The Cost for Long-Term Care

Statistics show that in the near future, a large number of older adults will require a great deal of care and support due to the changing levels of mental, psychological and physical disabilities, and chronic diseases, raising a consideration to provide the necessary assistance with both IADLs and ADLs.

Cost and efficiency are one of the major matters of consideration. For instance, in 1985, the amount of money spent on the LTC totaled about $45 billion according to the 1987’s Congressional-Budget-Office. Most of the budget went to spending in nursing homes and only a little percentage spent in the general health care.

The government is raising questions whether the amount is going to double due to the rising number of people needing abundant care and support.

According to Jane Byrne from FirstCare.ie, 5% to 8% of adults who are over the age of 65-years-old has dementia. Unfortunately, we see this figure double every five years.”

Access of Care

Since 80% of the budget set aside for the long-term care is spent in the utilization of nursing homes, the access to finance required to support the LTC requires great attention to other factors such as expenses concerning utilization of health care, housing facilities, and the LTC beneficiaries and their family members.

The government, therefore, should be reducing the use of nursing homes and consider replacing it with home care. Nursing home care victims who are registered every year are about 60% and only 35% of the total budget is utilized.

Setting a larger section of the budget on nursing home care will help medics assist in the long-term care for older adults at a greater detail.
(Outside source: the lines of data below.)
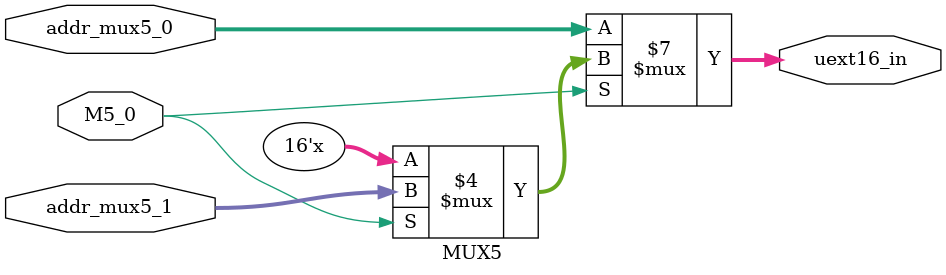
<source format=v>
`timescale 1ns / 1ps

//×÷ÓÃ£º¸ù¾ÝÐÅºÅÀ´Ñ¡Ôñ
//addr_mux5_0,addr_mux5_1:·Ö±ðÊäÈëµ½0ºÍ1¶ËµÄµØÖ·
//0-inst 1-dm_data
//M5_0£ºMUX5µÄ¿ØÖÆÐÅºÅ
//uext16_in£º´«ËÍµ½uext16µÄÊý¾Ý
module MUX5(
    input [15:0]addr_mux5_0,addr_mux5_1,
    input M5_0,
    output reg[15:0]uext16_in
    );
    always@(*)
    begin
        if(M5_0==1'b0)
            uext16_in<=addr_mux5_0;
        else if(M5_0==1'b1)
            uext16_in<=addr_mux5_1;
        else;
    end
    
endmodule

</source>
Distribution of the Burden

Matters concerning the distribution of care is attributed to access, quality of care and cost. One of the steps that should be considered here is covering the LTC patients with public insurance, although this will not very effective since the majority of patients are very old and may die before benefiting by the insurance plans.
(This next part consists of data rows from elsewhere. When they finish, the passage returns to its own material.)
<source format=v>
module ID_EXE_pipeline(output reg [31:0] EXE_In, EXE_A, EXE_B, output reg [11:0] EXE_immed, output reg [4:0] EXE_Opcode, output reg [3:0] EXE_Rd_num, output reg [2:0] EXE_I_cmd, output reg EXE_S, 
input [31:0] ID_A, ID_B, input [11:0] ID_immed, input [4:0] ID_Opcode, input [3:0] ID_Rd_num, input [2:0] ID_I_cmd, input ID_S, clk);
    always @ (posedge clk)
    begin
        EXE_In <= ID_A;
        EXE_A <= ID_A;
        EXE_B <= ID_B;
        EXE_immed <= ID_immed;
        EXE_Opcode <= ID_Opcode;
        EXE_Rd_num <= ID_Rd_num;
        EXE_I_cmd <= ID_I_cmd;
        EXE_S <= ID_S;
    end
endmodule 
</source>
Statistics show that only 13% of patients will benefit within a one year stay in the nursing homes, while 70% will die within a one month stay. Fortunately, the insurance for LTC patients is available but there exists only a small number of policies which doesn’t provide enough care for the older patients – insurers are concerned only about risks attributed to the LTC. Moreover, people don’t consider buying such policies as much.

Now, to rectify this problem, and to make sure enough care is given to older people, the government should consider developing schemes that will protect insurers against such risks. This will ensure success in the distribution of LTC to the elderly.